MS-13 has been particularly active in Los Angeles County; the San Francisco Bay area; Washington; Long Island, New York; and the Boston area. Their code of conduct includes fierce revenge and cruel retribution. Members of this gang were originally recruited by the Sinaloa in their battle against the Los Zetas Mexican cartels in their ongoing drug war south of the U.S. border.

Many gang members living in the U.S. have been deported back to El Salvador, Honduras and Guatemala, adding to the already serious social problems in those countries. They brought with them crack cocaine and, predictably, drug-related crimes were soon on a steep increase. The gang members deported from the U.S. enlarged the local groups and found easy recruits among the local disenfranchised youth. Today, most of the members are in their 20s, while their leaders are in the late 30s and 40s.

The gangs’ battles with the police for control of working-class neighborhoods were met in each case with strong-hand tactics by the police. These tactics proved unproductive, since they unleashed more random violence and terror. As a result of each government’s efforts to eliminate them, many gang members returned to the U.S., where they continued their involvement in criminal activities.

Today, the gangs have expanded into southern Mexico, Colombia and Brazil, calling for a more organized effort to combat them.

Because of the great loss of the lives they cause, the Pan American Health Organization and also the World Assembly of the World Health Organization have defined violence as a “public health problem.” They proposed an epidemiological approach to address it that consists of a) definition of the problem and gathering of information, b) identifying causes and risk factors, c) development and trial of specific interventions, and d) evaluation of policies’ effectiveness.
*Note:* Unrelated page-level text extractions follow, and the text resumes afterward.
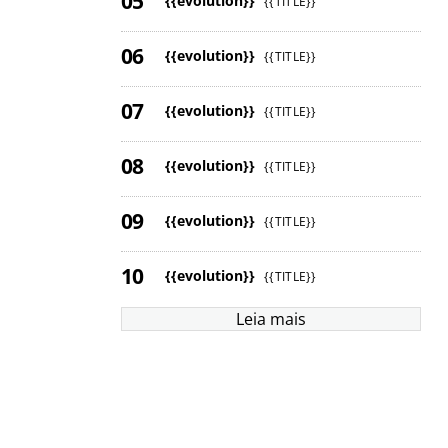
{{evolution}}
{{TITLE}}
{{evolution}}
{{TITLE}}
{{evolution}}
{{TITLE}}
{{evolution}}
{{TITLE}}
{{evolution}}
{{TITLE}}
{{evolution}}
{{TITLE}}
Leia mais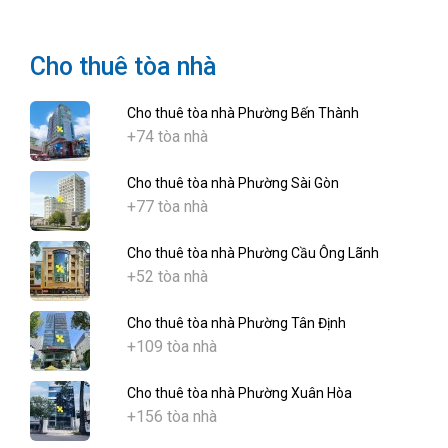
Cho thuê tòa nhà
Cho thuê tòa nhà Phường Bến Thành
+74 tòa nhà
Cho thuê tòa nhà Phường Sài Gòn
+77 tòa nhà
Cho thuê tòa nhà Phường Cầu Ông Lãnh
+52 tòa nhà
Cho thuê tòa nhà Phường Tân Định
+109 tòa nhà
Cho thuê tòa nhà Phường Xuân Hòa
+156 tòa nhà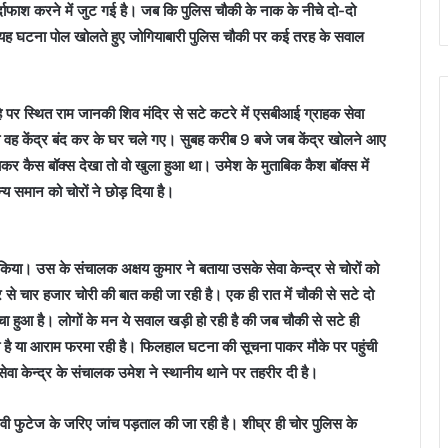
ाफाश करने में जुट गई है। जब कि पुलिस चौकी के नाक के नीचे दो-दो
 की यह घटना पोल खोलते हुए जोगियाबारी पुलिस चौकी पर कई तरह के सवाल
राहे पर स्थित राम जानकी शिव मंदिर से सटे कटरे में एसबीआई ग्राहक सेवा
को वह केंद्र बंद कर के घर चले गए। सुबह करीब 9 बजे जब केंद्र खोलने आए
 कैस बॉक्स देखा तो वो खुला हुआ था। उमेश के मुताबिक कैश बॉक्स में
मान को चोरों ने छोड़ दिया है।
फ किया। उस के संचालक अक्षय कुमार ने बताया उसके सेवा केन्द्र से चोरों को
से चार हजार चोरी की बात कही जा रही है। एक ही रात में चौकी से सटे दो
प मचा हुआ है। लोगों के मन ये सवाल खड़ी हो रही है की जब चौकी से सटे ही
रही है या आराम फरमा रही है। फिलहाल घटना की सूचना पाकर मौके पर पहुंची
ेवा केन्द्र के संचालक उमेश ने स्थानीय थाने पर तहरीर दी है।
सीटीवी फुटेज के जरिए जांच पड़ताल की जा रही है। शीघ्र ही चोर पुलिस के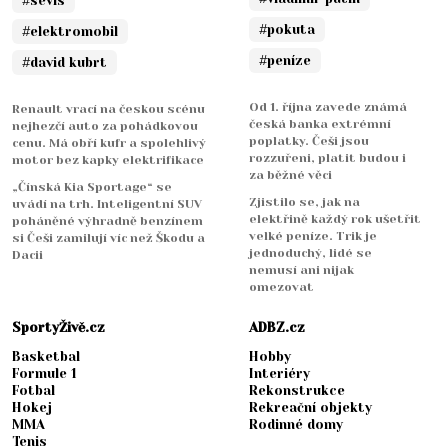
#sevis
#pokuta
#elektromobil
#peníze
#david kubrt
Od 1. října zavede známá
Renault vrací na českou scénu
česká banka extrémní
nejhezčí auto za pohádkovou
poplatky. Češi jsou
cenu. Má obří kufr a spolehlivý
rozzuřeni, platit budou i
motor bez kapky elektrifikace
za běžné věci
„Čínská Kia Sportage“ se
Zjistilo se, jak na
uvádí na trh. Inteligentní SUV
elektřině každý rok ušetřit
poháněné výhradně benzínem
velké peníze. Trik je
si Češi zamilují víc než Škodu a
jednoduchý, lidé se
Dacii
nemusí ani nijak
omezovat
SportyŽivě.cz
ADBZ.cz
Basketbal
Hobby
Formule 1
Interiéry
Fotbal
Rekonstrukce
Hokej
Rekreační objekty
MMA
Rodinné domy
Tenis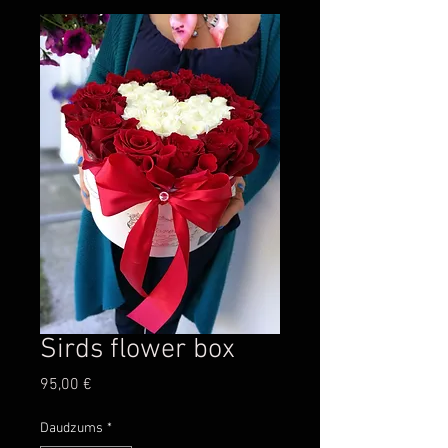
Sirds flower box
Cena
95,00 €
Daudzums
*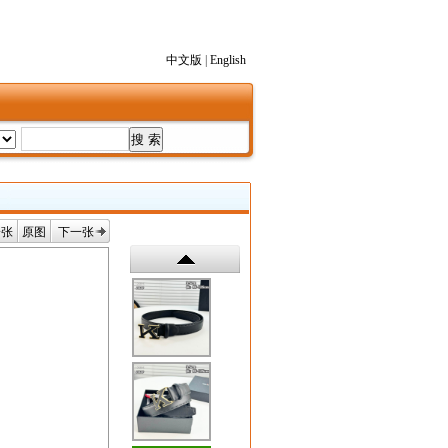
中文版
|
English
一张
原图
下一张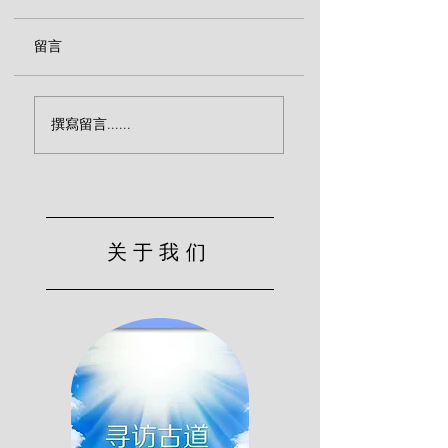
留言
醒来吧，现代人！(巴
律法主义与反律主
撰寫留言......
刻)
（巴刻）
关于我们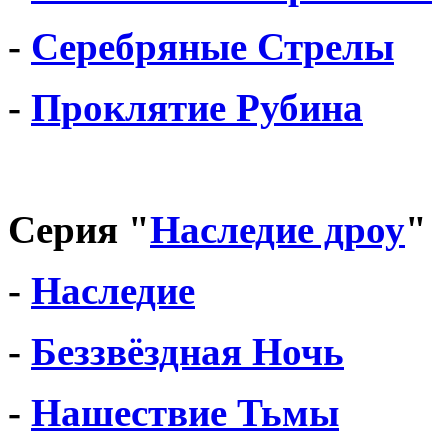
-
Серебряные Стрелы
-
Проклятие Рубина
Серия "
Наследие дроу
"
-
Наследие
-
Беззвёздная Ночь
-
Нашествие Тьмы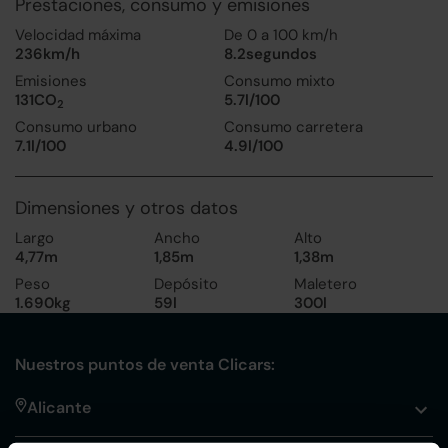
Prestaciones, consumo y emisiones
Velocidad máxima
De 0 a 100 km/h
236km/h
8.2segundos
Emisiones
Consumo mixto
131CO
5.7l/100
2
Consumo urbano
Consumo carretera
7.1l/100
4.9l/100
Dimensiones y otros datos
Largo
Ancho
Alto
4,77m
1,85m
1,38m
Peso
Depósito
Maletero
1.690kg
59l
300l
Nuestros puntos de venta Clicars:
Alicante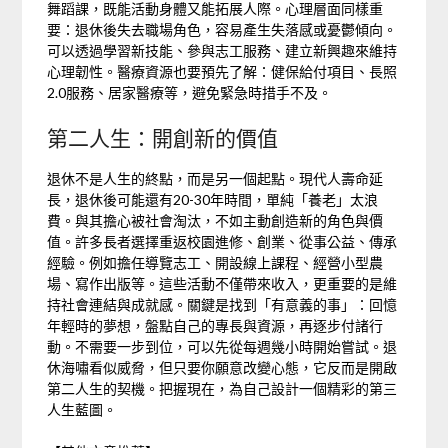
舞蹈課，既能活動身體又能拓展人際。心理層面同樣重
要：退休後失去職場角色，容易產生失落感或憂鬱傾向。
可以透過學習新技能、參與志工服務、建立新興趣來維持
心理韌性。醫療資源也要預先了解：健保給付項目、長照
2.0服務、居家醫療等，避免緊急時措手不及。
第二人生：開創新的價值
退休不是人生的終點，而是另一個起點。現代人壽命延
長，退休後可能還有20-30年時間，單純「養老」太浪
費。與其擔心被社會淘汰，不如主動創造新的角色與價
值。許多長者選擇重返校園進修、創業、從事公益、傳承
經驗。例如擔任導覽志工、開設線上課程、經營小型農
場、寫作出版等。這些活動不僅帶來收入，更重要的是維
持社會連結與成就感。關鍵是找到「有意義的事」：回憶
年輕時的夢想，盤點自己的專長與資源，再逐步付諸行
動。不需要一步到位，可以先從每週幾小時開始嘗試。退
休海嘯看似威脅，但只要你願意改變心態，它反而是開啟
第二人生的契機。把握現在，為自己設計一個精彩的第三
人生藍圖。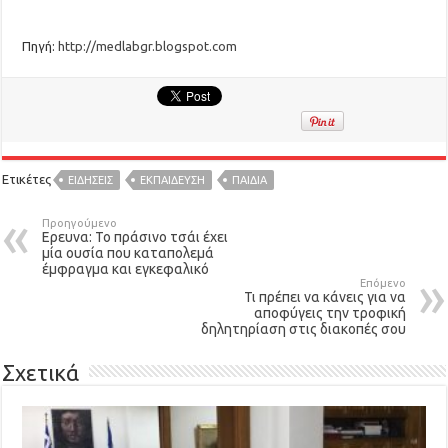
Πηγή:
http://medlabgr.blogspot.com
Ετικέτες
ΕΙΔΉΣΕΙΣ
ΕΚΠΑΙΔΕΥΣΗ
ΠΑΙΔΙΑ
Προηγούμενο
Ερευνα: Το πράσινο τσάι έχει
μία ουσία που καταπολεμά
έμφραγμα και εγκεφαλικό
Επόμενο
Τι πρέπει να κάνεις για να
αποφύγεις την τροφική
δηλητηρίαση στις διακοπές σου
Σχετικά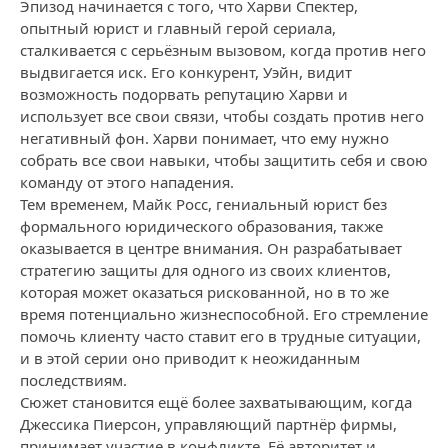
Эпизод начинается с того, что Харви Спектер,
опытный юрист и главный герой сериала,
сталкивается с серьёзным вызовом, когда против него
выдвигается иск. Его конкурент, Уэйн, видит
возможность подорвать репутацию Харви и
использует все свои связи, чтобы создать против него
негативный фон. Харви понимает, что ему нужно
собрать все свои навыки, чтобы защитить себя и свою
команду от этого нападения.
Тем временем, Майк Росс, гениальный юрист без
формального юридического образования, также
оказывается в центре внимания. Он разрабатывает
стратегию защиты для одного из своих клиентов,
которая может оказаться рискованной, но в то же
время потенциально жизнеспособной. Его стремление
помочь клиенту часто ставит его в трудные ситуации,
и в этой серии оно приводит к неожиданным
последствиям.
Сюжет становится ещё более захватывающим, когда
Джессика Пиерсон, управляющий партнёр фирмы,
принимает участие в конфликте. Её авторитет и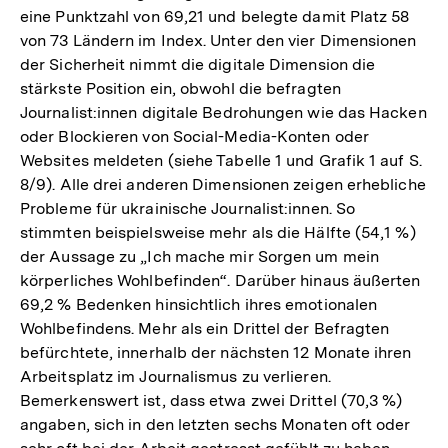
eine Punktzahl von 69,21 und belegte damit Platz 58
von 73 Ländern im Index. Unter den vier Dimensionen
der Sicherheit nimmt die digitale Dimension die
stärkste Position ein, obwohl die befragten
Journalist:innen digitale Bedrohungen wie das Hacken
oder Blockieren von Social-Media-Konten oder
Websites meldeten (siehe Tabelle 1 und Grafik 1 auf S.
8/9). Alle drei anderen Dimensionen zeigen erhebliche
Probleme für ukrainische Journalist:innen. So
stimmten beispielsweise mehr als die Hälfte (54,1 %)
der Aussage zu „Ich mache mir Sorgen um mein
körperliches Wohlbefinden“. Darüber hinaus äußerten
69,2 % Bedenken hinsichtlich ihres emotionalen
Wohlbefindens. Mehr als ein Drittel der Befragten
befürchtete, innerhalb der nächsten 12 Monate ihren
Arbeitsplatz im Journalismus zu verlieren.
Bemerkenswert ist, dass etwa zwei Drittel (70,3 %)
angaben, sich in den letzten sechs Monaten oft oder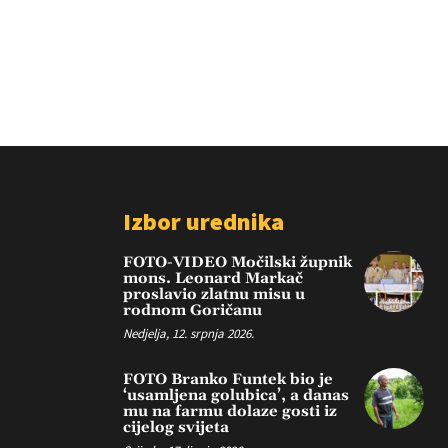
Izbor urednika
FOTO-VIDEO Močilski župnik
mons. Leonard Markač
proslavio zlatnu misu u
rodnom Goričanu
Nedjelja, 12. srpnja 2026.
FOTO Branko Funtek bio je
‘usamljena golubica’, a danas
mu na farmu dolaze gosti iz
cijelog svijeta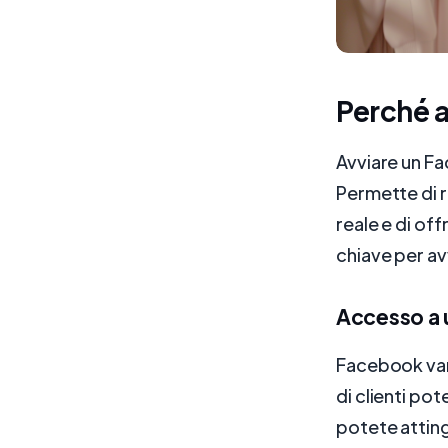
Perché 
Avviare un Fa
Permette di r
reale e di of
chiave per a
Accesso a 
Facebook vant
di clienti po
potete atting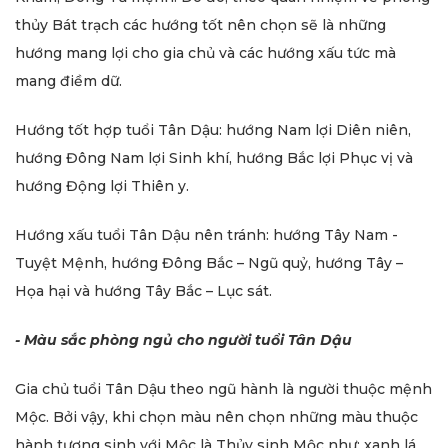
thủy Bát trạch các hướng tốt nên chọn sẽ là những
hướng mang lợi cho gia chủ và các hướng xấu tức mà
mang điềm dữ.
Hướng tốt hợp tuổi Tân Dậu: hướng Nam lợi Diên niên,
hướng Đông Nam lợi Sinh khí, hướng Bắc lợi Phục vị và
hướng Động lợi Thiên y.
Hướng xấu tuổi Tân Dậu nên tránh: hướng Tây Nam -
Tuyệt Mệnh, hướng Đông Bắc – Ngũ quỷ, hướng Tây –
Họa hại và hướng Tây Bắc – Lục sát.
- Màu sắc phòng ngủ cho người tuổi Tân Dậu
Gia chủ tuổi Tân Dậu theo ngũ hành là người thuộc mệnh
Mộc. Bởi vậy, khi chọn màu nên chọn những màu thuộc
hành tương sinh với Mộc là Thủy sinh Mộc như: xanh lá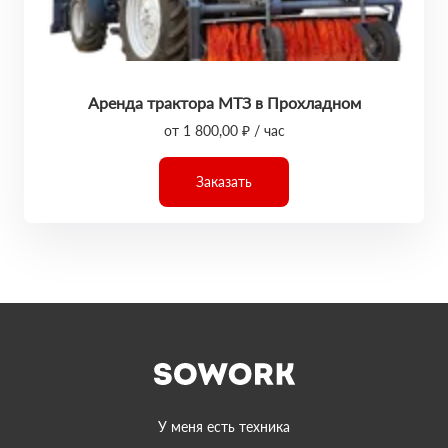
Аренда трактора МТЗ в Прохладном
от 1 800,00 ₽ / час
Заказать
У меня есть техника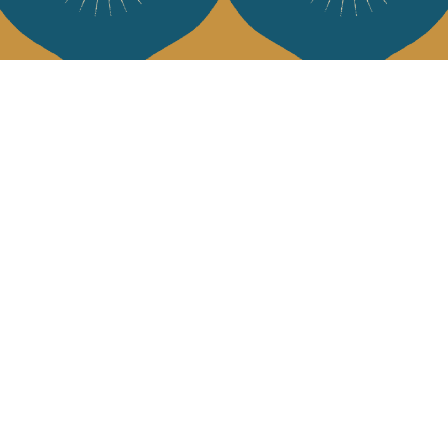
Services
L'Art de Vivr
L'art de vivre JA
Livraison & retour
vous à notre news
CGV
Devenir revendeur
Notre communauté
J'accepte l
Facebook
Pinte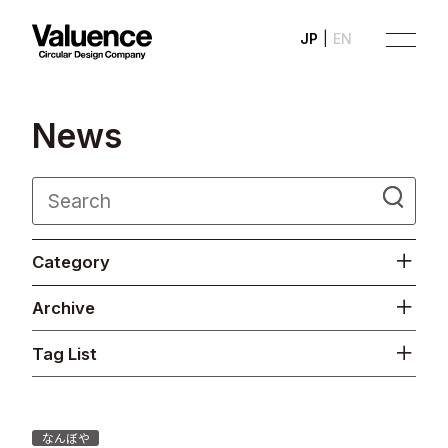
JP
EN
N
e
w
s
Company
Category
Philosophy
Archive
Business
Tag List
News
Investor Relations
なんぼや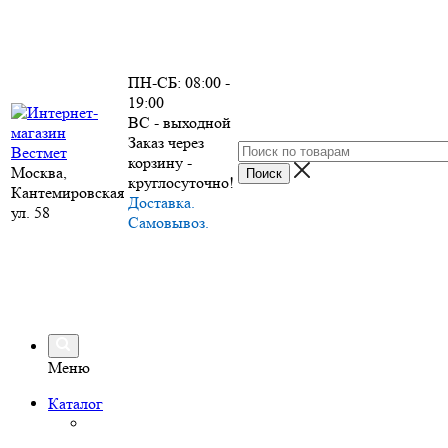
ПН-СБ: 08:00 -
19:00
ВС - выходной
Заказ через
корзину -
Москва,
круглосуточно!
Кантемировская
Доставка.
ул. 58
Самовывоз.
Меню
Каталог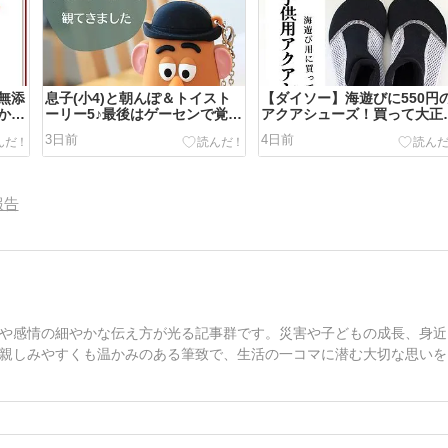
無添
息子(小4)と朝んぽ＆トイスト
【ダイソー】海遊びに550円
か月
ーリー5♪最後はゲーセンで覚醒
アクアシューズ！買って大正
した私
でした♪
3日前
4日前
報告
や感情の細やかな伝え方が光る記事群です。災害や子どもの成長、身近
親しみやすくも温かみのある筆致で、生活の一コマに潜む大切な思いを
In the past, this approach was used successfully in Colombia where, in the 1990s, an agreement was signed between government officials and the leaders of gangs that had been operating in Cali. As a result, the gangs’ leaders stopped their criminal activities and the government officials made a commitment to provide loans and technical training to gang members.

A similar approach is now being used in El Salvador where the government is trying to curb gang activity through an ambitious jobs program complemented by other social measures such as training and provision of jobs that could be followed by the other countries in the region.

Successful approaches suggest that controlling gang violence demands long-term action, even when it might not show immediate results. In addition, prevention activities must be aimed at the youngest sectors of the population, particularly those suffering from abusive conditions at home and that because of poverty and no formal education lack the conditions for fulfilling their basic needs and finding jobs.

An adequate set of actions involves providing job training and psychological assistance, as well as job opportunities and loans to those youngsters. The use of a multifaceted approach may be the best guarantor against the social scourge of gang violence in the Central American region.

Dr. Cesar Chelala is an international public health consultant and the author of Violence in the Americas: The social pandemic of the 20th century, a publication of the Pan American Health Organization.